La France figure parmi les six États cités dans le rapport sur les représailles qui briguent également un siège au Conseil des droits de l’homme. Des élections pour cet organe sont prévues pour le 10 octobre.

« Le système des droits humains de l’ONU ne peut pas fonctionner si les défenseur·e·x·s et les organisations de la société civile sont empêché·e·x·s de lui fournir des informations cruciales », a souligné Madeleine Sinclair, co-directrice des de bureaux d’ISHR à New York. « Tous les États qui prétendent à une place au sein du principal organe des droits humains de l’ONU devraient être exemplaires et faire pression en faveur de la participation pleine et sans entrave des acteurs de la société civile à tous les débats internationaux sur les droits humains. »

Cette année, le rapport coïncide avec un sombre anniversaire : les dix ans de l’arrestation de la militante chinoise Cao Shunli. Cao, une défenseure des droits humains et avocate, a été arrêtée par les autorités chinoises à l’aéroport de Pékin en septembre 2013 alors qu’elle tentait de se rendre à Genève pour assister à une session du Conseil des droits de l’homme. Cao est décédée en détention en mars 2014 après avoir été privée de nourriture et de soins médicaux adéquats. Elle aurait été torturée et maltraitée tout au long de sa détention. À ce jour, aucun responsable n’a eu à rendre de comptes pour son décès.

« Le dixième anniversaire de la mort de Cao Shunli est un rappel tragique des risques auxquels les défenseur·e·x·s peuvent se confronter au moment de coopérer avec les mécanismes des droits humains de l’ONU. Il demeure une absence totale de reddition de comptes, tandis que le harcèlement du gouvernement chinois à l’encontre des défenseur·e·x·s pour leur travail en faveur des droits humains reste incessant », a déclaré Raphaël Viana David, responsable de programmes sur la Chine pour l’ISHR.

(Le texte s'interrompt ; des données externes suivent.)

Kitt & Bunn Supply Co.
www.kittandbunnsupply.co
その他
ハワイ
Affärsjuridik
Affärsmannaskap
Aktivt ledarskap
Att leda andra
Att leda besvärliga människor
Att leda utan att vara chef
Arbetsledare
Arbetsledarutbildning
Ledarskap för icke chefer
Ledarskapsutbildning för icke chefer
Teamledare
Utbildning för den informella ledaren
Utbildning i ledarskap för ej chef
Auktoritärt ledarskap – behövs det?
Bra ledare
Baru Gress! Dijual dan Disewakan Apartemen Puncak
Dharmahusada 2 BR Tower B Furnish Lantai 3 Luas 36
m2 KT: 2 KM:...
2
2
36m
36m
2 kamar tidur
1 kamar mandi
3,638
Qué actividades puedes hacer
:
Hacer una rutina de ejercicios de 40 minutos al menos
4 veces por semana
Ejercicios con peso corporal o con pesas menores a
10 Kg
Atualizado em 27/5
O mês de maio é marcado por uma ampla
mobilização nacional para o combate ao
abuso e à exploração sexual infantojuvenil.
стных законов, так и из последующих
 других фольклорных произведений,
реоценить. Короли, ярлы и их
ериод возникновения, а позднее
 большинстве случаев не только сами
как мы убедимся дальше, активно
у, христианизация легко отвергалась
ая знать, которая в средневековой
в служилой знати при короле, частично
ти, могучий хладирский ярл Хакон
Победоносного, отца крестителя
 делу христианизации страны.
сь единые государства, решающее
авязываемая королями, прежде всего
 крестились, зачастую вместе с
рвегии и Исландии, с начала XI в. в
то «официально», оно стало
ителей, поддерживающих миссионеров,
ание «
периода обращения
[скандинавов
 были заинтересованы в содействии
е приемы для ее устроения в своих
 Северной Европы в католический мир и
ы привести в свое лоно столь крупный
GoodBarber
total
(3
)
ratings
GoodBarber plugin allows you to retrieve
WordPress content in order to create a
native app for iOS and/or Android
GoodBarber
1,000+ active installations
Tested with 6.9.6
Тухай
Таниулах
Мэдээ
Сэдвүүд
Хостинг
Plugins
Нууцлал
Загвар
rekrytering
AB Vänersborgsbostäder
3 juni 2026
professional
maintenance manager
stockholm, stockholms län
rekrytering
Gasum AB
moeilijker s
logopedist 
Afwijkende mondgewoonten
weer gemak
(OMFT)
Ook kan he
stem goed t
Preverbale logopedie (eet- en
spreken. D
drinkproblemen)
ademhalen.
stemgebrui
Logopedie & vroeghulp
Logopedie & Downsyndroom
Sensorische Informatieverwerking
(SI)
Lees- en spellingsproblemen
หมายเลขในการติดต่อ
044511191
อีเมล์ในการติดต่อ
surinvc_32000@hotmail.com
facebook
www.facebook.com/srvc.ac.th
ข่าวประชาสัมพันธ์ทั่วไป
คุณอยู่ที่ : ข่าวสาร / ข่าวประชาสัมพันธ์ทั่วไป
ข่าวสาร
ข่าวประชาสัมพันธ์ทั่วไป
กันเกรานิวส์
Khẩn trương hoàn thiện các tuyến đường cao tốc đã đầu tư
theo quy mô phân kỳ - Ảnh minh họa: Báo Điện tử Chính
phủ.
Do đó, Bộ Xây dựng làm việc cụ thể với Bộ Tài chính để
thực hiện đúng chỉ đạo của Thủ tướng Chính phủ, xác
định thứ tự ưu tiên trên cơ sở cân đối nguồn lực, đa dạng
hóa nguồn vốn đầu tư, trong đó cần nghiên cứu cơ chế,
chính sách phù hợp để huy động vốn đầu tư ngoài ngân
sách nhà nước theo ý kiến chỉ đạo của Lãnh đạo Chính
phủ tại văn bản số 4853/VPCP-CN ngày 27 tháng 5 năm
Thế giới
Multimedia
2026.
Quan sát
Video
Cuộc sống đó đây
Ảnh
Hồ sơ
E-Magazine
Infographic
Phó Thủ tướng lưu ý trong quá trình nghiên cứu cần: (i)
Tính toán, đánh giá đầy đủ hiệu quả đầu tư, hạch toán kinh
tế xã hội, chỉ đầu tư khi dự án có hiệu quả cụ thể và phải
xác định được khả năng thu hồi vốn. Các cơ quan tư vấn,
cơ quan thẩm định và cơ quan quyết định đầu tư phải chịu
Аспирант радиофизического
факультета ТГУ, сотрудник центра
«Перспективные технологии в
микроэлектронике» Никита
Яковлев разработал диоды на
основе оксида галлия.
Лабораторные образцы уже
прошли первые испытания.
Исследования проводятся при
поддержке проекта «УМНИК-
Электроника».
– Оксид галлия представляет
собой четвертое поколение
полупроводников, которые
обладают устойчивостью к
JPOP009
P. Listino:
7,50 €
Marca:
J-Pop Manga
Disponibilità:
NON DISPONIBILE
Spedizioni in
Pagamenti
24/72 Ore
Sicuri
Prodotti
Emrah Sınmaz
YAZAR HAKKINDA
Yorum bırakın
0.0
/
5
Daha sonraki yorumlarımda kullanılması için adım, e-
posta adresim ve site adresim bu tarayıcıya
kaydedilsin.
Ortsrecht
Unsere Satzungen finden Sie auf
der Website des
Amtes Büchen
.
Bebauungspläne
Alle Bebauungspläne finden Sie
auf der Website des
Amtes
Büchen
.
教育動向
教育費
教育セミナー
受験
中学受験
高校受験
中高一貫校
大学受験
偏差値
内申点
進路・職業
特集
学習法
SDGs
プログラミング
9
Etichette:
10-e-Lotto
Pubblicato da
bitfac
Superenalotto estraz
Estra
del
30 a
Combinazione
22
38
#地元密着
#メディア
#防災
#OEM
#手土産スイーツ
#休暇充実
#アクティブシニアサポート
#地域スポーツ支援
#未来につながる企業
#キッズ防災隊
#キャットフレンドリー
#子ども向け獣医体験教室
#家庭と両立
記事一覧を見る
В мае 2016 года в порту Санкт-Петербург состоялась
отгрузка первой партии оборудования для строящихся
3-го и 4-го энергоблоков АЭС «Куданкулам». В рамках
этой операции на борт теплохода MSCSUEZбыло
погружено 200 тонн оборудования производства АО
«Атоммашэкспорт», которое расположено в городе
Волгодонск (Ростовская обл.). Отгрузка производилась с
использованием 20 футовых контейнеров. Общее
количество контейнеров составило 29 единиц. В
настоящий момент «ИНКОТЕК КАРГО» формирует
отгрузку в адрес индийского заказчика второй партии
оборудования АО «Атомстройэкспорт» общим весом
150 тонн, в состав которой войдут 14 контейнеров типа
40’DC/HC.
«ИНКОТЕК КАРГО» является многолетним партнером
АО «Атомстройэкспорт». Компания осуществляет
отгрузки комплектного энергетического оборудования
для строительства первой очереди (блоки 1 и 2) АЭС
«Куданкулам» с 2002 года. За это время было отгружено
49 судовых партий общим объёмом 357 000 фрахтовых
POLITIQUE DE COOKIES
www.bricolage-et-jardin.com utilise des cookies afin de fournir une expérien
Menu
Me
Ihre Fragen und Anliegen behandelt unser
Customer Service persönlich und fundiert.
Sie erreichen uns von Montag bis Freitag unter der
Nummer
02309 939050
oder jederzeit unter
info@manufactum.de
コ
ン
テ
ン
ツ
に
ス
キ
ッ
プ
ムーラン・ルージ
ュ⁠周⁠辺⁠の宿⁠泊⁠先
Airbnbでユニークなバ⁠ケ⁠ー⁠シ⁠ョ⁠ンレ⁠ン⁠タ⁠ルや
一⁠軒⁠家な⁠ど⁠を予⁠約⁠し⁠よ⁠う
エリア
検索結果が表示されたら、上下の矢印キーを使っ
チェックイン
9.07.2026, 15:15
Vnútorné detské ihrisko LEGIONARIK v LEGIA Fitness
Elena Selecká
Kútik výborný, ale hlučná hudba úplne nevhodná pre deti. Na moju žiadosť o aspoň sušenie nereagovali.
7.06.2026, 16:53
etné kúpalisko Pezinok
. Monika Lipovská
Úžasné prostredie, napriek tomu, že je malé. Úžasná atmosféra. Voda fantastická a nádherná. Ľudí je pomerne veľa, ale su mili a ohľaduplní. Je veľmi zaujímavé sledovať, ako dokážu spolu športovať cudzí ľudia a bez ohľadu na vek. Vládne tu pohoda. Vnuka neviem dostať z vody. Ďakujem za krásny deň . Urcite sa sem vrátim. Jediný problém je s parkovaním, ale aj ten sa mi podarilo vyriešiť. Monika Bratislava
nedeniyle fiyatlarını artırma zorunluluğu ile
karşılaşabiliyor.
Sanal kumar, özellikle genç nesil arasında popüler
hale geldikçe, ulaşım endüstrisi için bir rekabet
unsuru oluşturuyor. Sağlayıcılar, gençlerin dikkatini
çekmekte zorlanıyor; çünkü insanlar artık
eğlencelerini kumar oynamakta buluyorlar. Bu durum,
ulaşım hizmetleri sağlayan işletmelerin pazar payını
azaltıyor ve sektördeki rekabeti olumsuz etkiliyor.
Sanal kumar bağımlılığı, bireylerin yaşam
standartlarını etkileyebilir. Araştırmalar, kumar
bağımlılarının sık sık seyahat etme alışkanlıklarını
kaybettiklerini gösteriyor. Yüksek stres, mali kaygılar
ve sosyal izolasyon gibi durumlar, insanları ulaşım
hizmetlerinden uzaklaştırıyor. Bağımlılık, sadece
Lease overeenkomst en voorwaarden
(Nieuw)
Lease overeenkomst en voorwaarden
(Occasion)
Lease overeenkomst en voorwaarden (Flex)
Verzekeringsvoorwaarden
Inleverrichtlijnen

Le rapport du Secrétaire général sera débattu au Conseil des droits de l’homme lors d’un dialogue interactif entre les États et le Sous-Secrétaire général aux droits de l’homme, les 28 et 29 septembre prochains. ISHR fait campagne pour attirer l’attention sur cinq cas de représailles dans diverses régions, dont certains sont inclus dans ce rapport. Il s’agit de Kadar Abdi Ibrahim (Djibouti), Vanessa Mendoza Cortés (Andorre), Anexa Alfred (Nicaragua), Maryam al-Balushi et Amina al-Abduli (Émirats arabes unis), ainsi que ceux des organisations de la société civile ciblées par la loi sur la « sécurité nationale » de Hong Kong

ISHR exhorte les États à s’exprimer sur ces cas devant le Conseil des droits de l’homme et d’autres organismes multilatéraux et à faire pression sur les gouvernements pour qu’ils les résolvent.


(1) Contexte: À la suite du meurtre de George Floyd en mai 2020, le Conseil des droits de l’homme a demandé au Haut-Commissaire de faire rapport chaque année sur le racisme systémique et les violations du droit international des droits de l’homme contre les Africains et les personnes d’ascendance africaine par les forces de l’ordre, ce qui contribuerait à responsabilité et réparation pour les victimes. Le Haut Commissariat a souligné le cas d’Adama Traoré comme « illustrant les difficultés rencontrées pour rechercher rapidement la vérité et la justice dans les cas de décès d’Africains et de personnes d’ascendance africaine alors qu’ils étaient en garde à vue ». Le 5 octobre, le Haut-Commissaire présentera son rapport 2023 au Conseil, qui illustre l’impunité persistante pour la mort d’Adama et les représailles contre Assa.